Atualmente, este fenómeno afeta em larga escala a Itália que se encontra sob uma sobrecarga gigante nos cuidados de saúde, com vários diagnósticos não habituais no território. Este desenvolvimento despertou a atenção dos Serviços de Saúde Europeus que agora se veem confrontados com a possibilidade de ter de vir a lidar com doenças “velhas”, já não habituais no continente europeu.
A situação dos refugiados menores de idade exponencia a gravidade do contexto, uma vez que muitos deles não são acompanhados por familiares. Portadores de várias patologias, incluindo doenças infeciosas, as barreiras linguística e cultural, bem como os aspetos psicológicos e emocionais envolvidos, tornam o tratamento e a abordagem a estas crianças muito complicada.
Num dia repleto de intervenções pertinentes, a reunião do CEOM contou com intervenções ao mais alto nível europeu.
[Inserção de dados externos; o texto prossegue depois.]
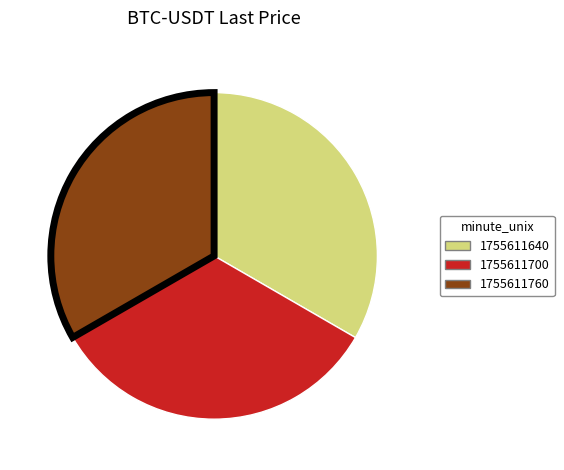

The 1755611640 slice represents 27% of the pie. True or false?

False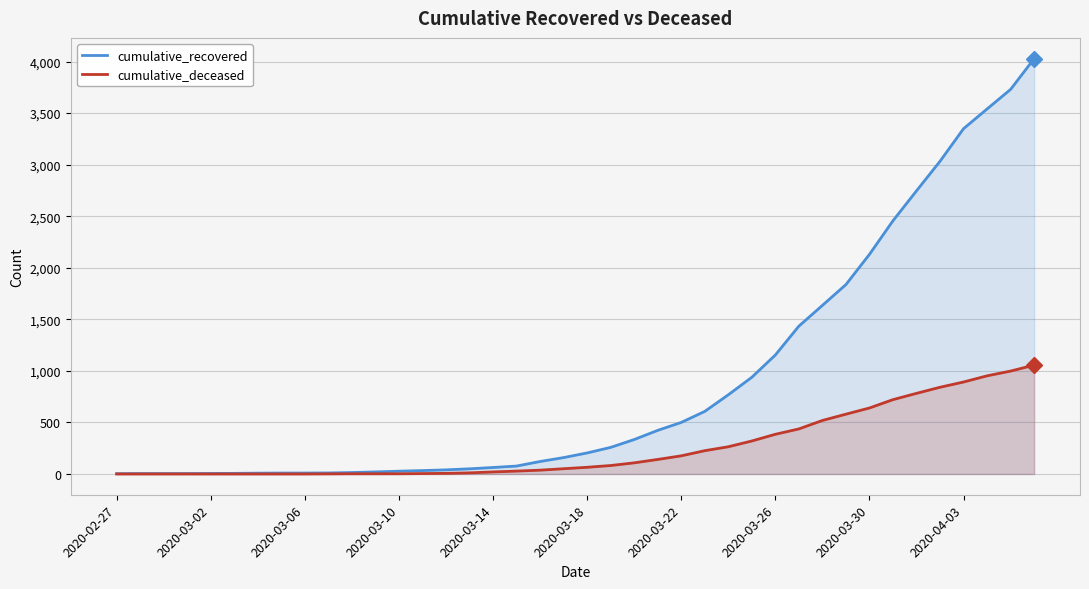

Which series has the widest spread of values?

cumulative_recovered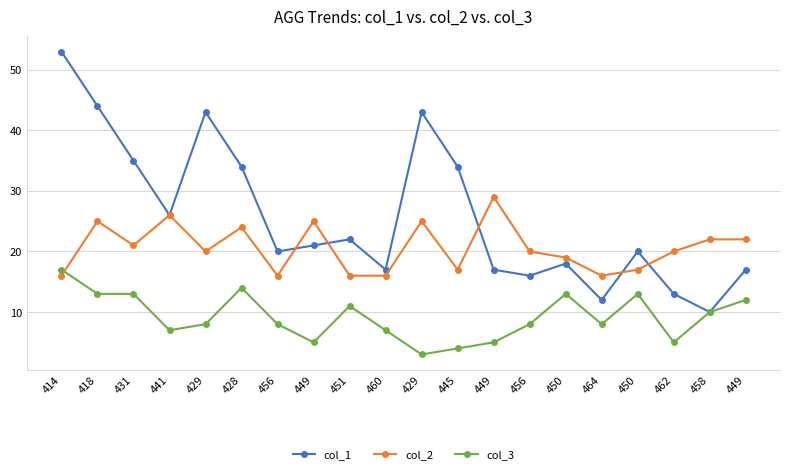

What is the minimum value for col_1?

10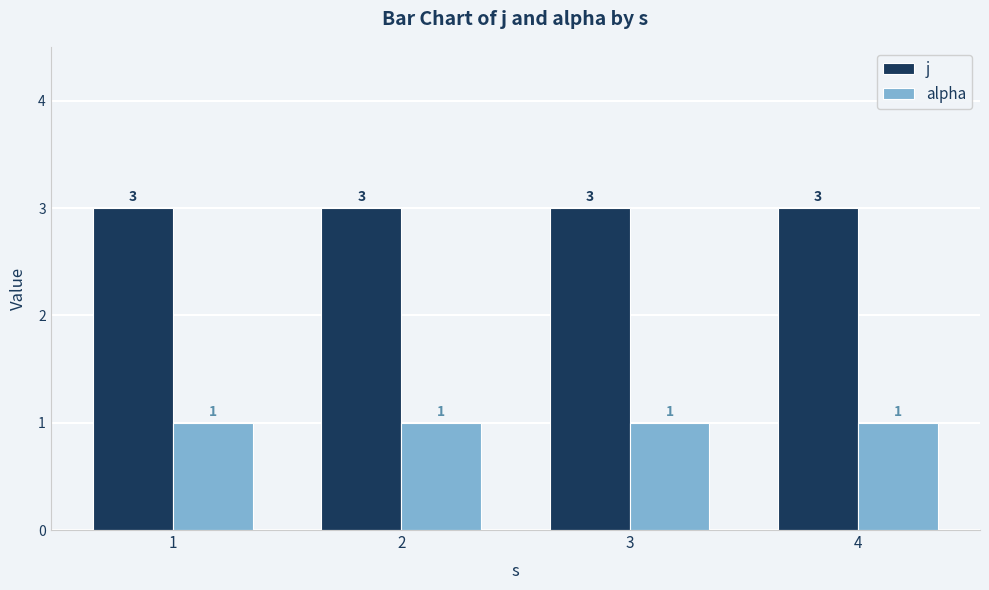

What are all the series names shown in the legend?

j, alpha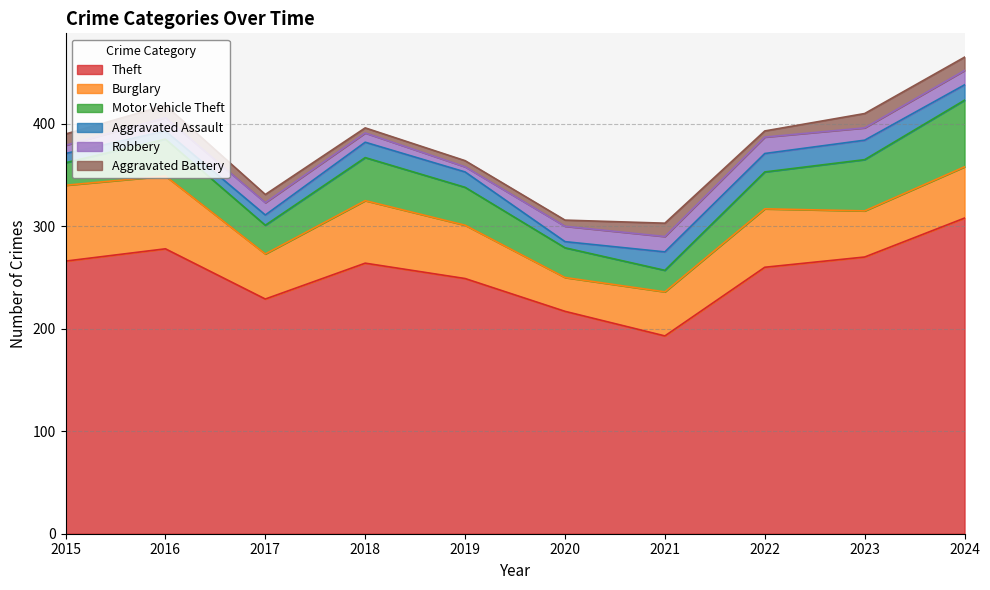

How many series are shown in this chart?

6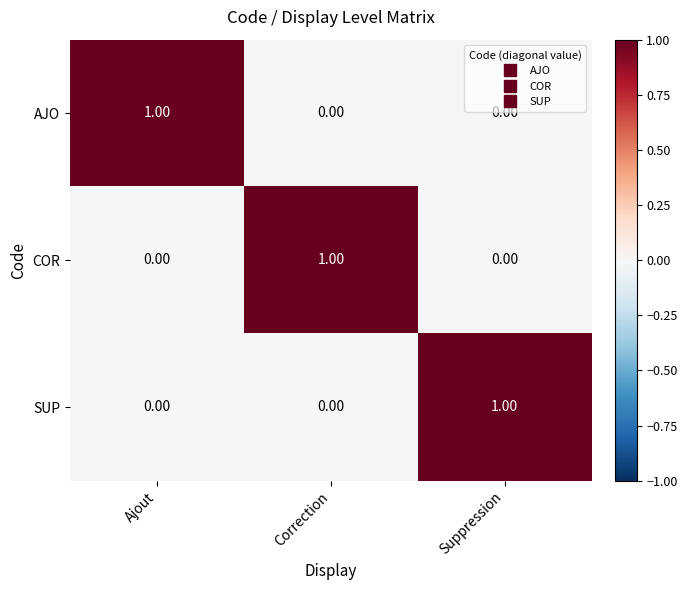

Which category has the highest value in the COR series?

Correction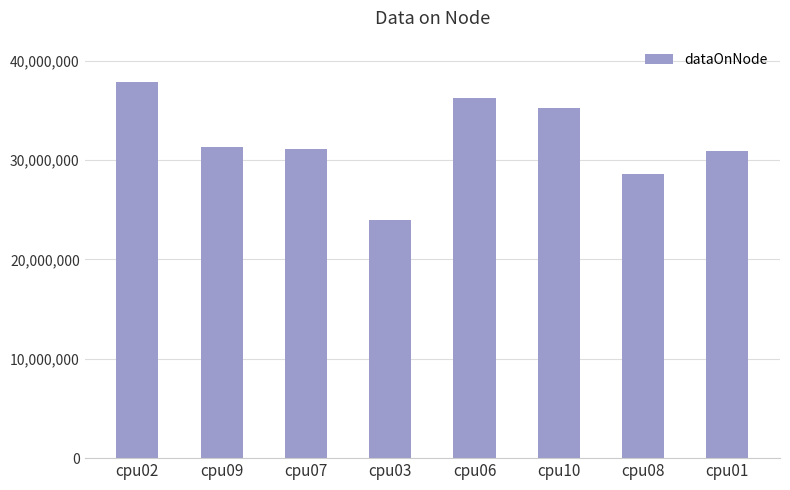

How many data points are less than 31318336?

4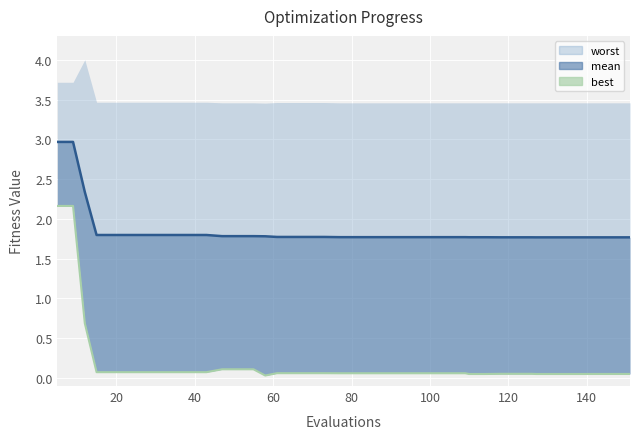

True or false: best and mean line intersect in this chart.

False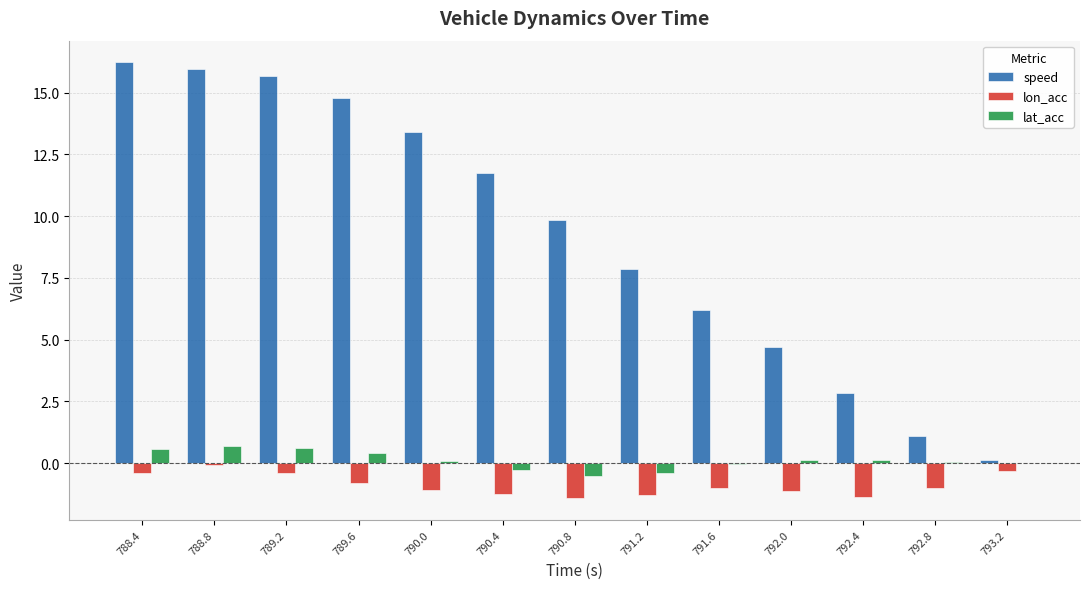

What is the sum of all lat_acc values?

1.5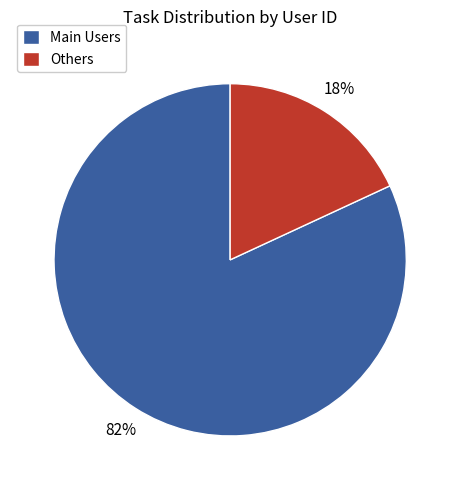

To the nearest percent, what is the difference between the largest and smallest slice percentages?

64%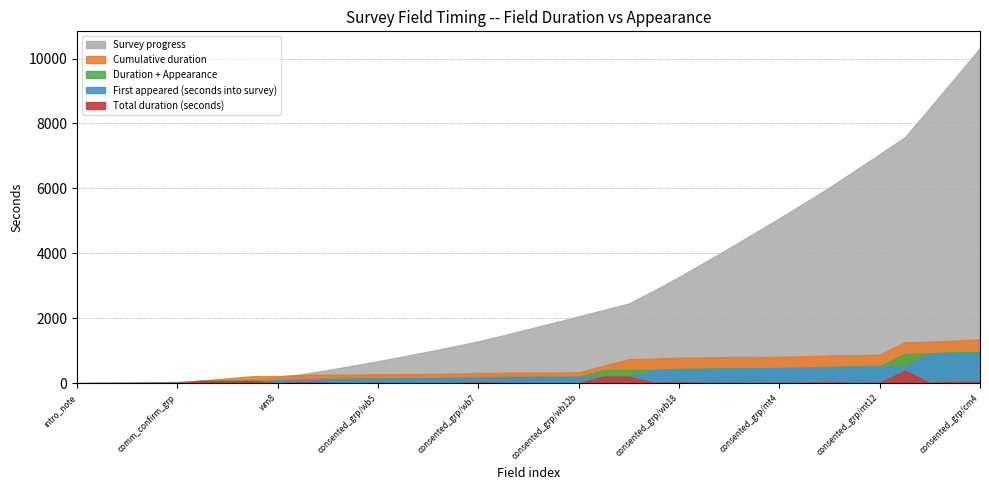

What is the label of the 20th point from the left?

consented_grp/wb12a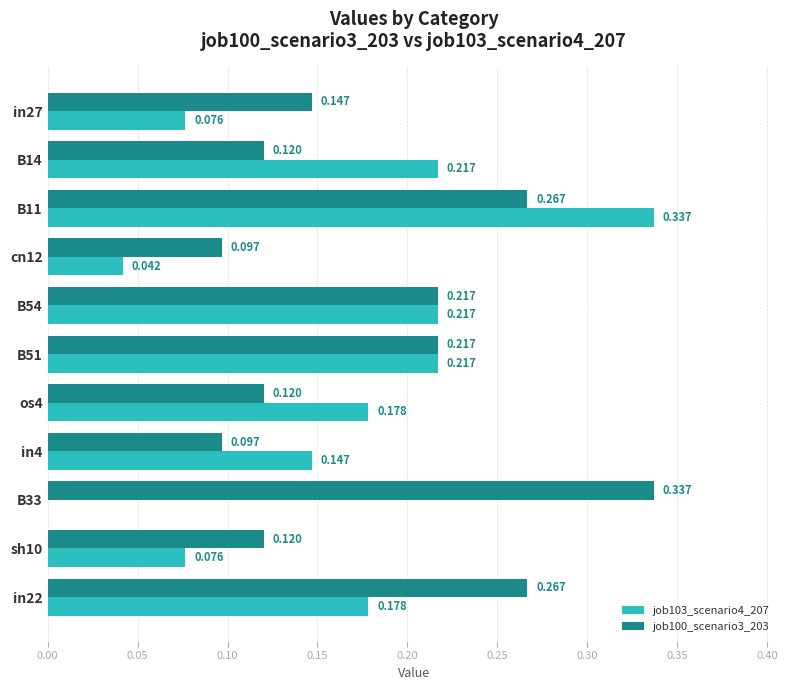

Is the value of job103_scenario4_207 at B54 greater than the value of job100_scenario3_203 at B11?

No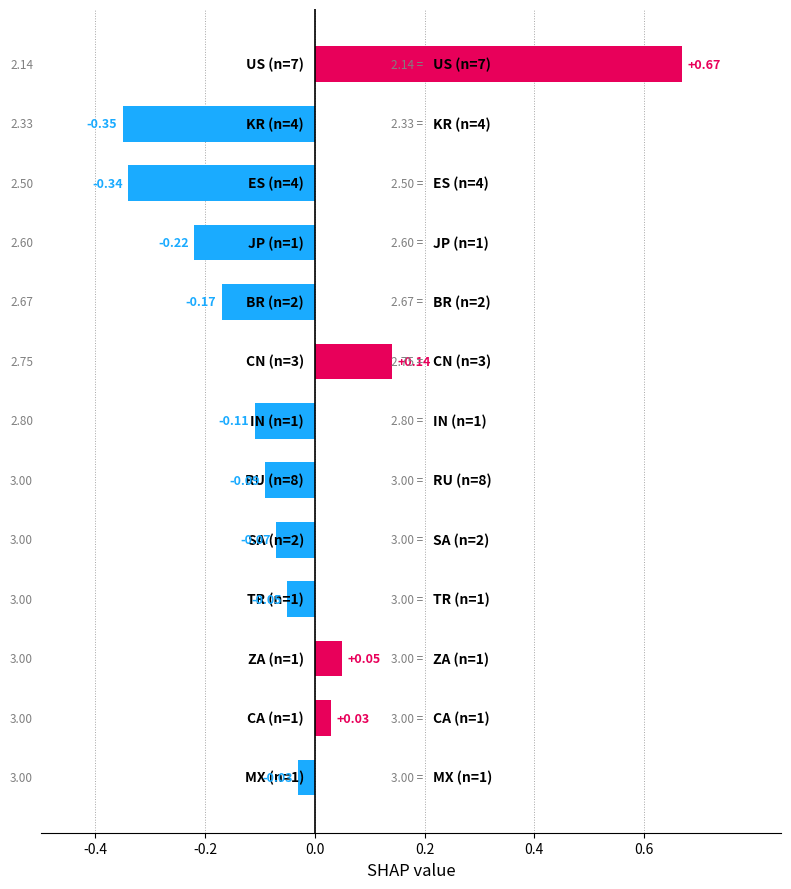

What is the sum of all values?

-0.5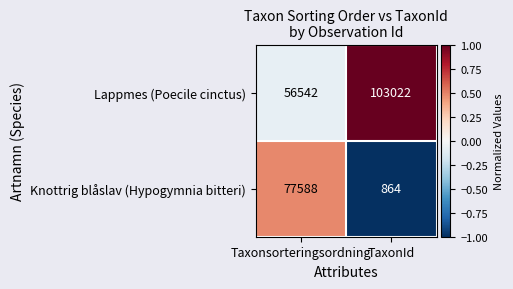

What is the difference between the highest and lowest values at TaxonId?

102158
Foram abordados temas tais como o impacto da pandemia de Covid-19 na relação médico-doente, a garantia da Inteligência Artificial como uma ferramenta de auxílio à atividade dos médicos e não como substituta dos mesmos; a relação dos médicos com a indústria farmacêutica e a necessidade de garantir uma legislação uniforme em todos
os estados-membros; a proposta do ICoME (Internacional Code of Medical Ethics), atualmente em discussão pública, e que deverá estar finalizada em outubro de 2022. Da reunião resultou ainda a criação de um grupo de trabalho, em parceria com as EMOs, sobre o Burnout/Violência em cenário de guerra.
A reunião decorreu de forma estruturada, liderada por José Santos, presidente da organização, num ambiente tranquilo e livre para argumentação e apresentação de propostas, que levarão certamente a uma boa continuação dos projetos que estão a ser desenvolvidos no CEOM, em parceria com todas as outras EMOs. Participaram ainda João de Deus, presidente da FEMS e coordenador do departamento internacional da Ordem dos Médicos, e Filipa Lança, membro da direção do Conselho Regional do Sul da Ordem dos Médicos e do departamento internacional.
A próxima Assembleia Geral da CEOM está marcada para os dias 24 a 26 de novembro de 2022, no Luxemburgo.